La jeune fille de l'eau
Cinéma / Critique - écrit par Nicolas, le 23/08/2006 (
Jusqu'ici, la relation Disney / Shyamalan ressemblait à une histoire d'amour, ou tout au moins à une solide amitié. Mais pour des raisons qui pourraient ressembler à certaines évoquées dans ma critique, la firme refusa de produire le conte pour enfants de M. Shyamalan malgré la conviction que portait le réalisateur en son projet. A tel point qu'il décida de rompre tout contact et de se tourner vers la Warner, qui récupèra alors le bébé. « Bébé », le mot est juste, car tout commença à partir d'une histoire imaginée par le papa cinéaste pour assoupir ses enfants...

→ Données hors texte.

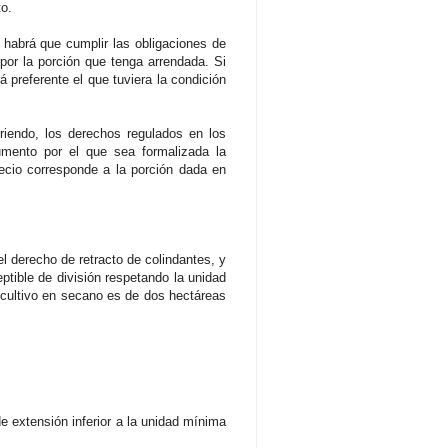
to.
 habrá que cumplir las obligaciones de
 por la porción que tenga arrendada. Si
á preferente el que tuviera la condición
riendo, los derechos regulados en los
cumento por el que sea formalizada la
recio corresponde a la porción dada en
l derecho de retracto de colindantes, y
ptible de división respetando la unidad
e cultivo en secano es de dos hectáreas
de extensión inferior a la unidad mínima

Cleveland Heep (Paul Giamatti), petit concierge reclus dans un immeuble de Philadelphie, découvre en pleine nuit une jeune fille barbotant dans la piscine. Celle-ci révèle bientôt être une Narf, Story (Bryce Dallas Howard), une créature du monde bleue venue sur Terre pour inspirer les hommes et plus particulièrement un petit écrivain côtoyant Cleveland. Si la mission de la créature ne semble pas relever de la bravoure, retourner dans son monde natal est une toute autre affaire : un Scrunts, une créature maléfique, rôde dans l'immeuble pour dévorer la jeune nymphe...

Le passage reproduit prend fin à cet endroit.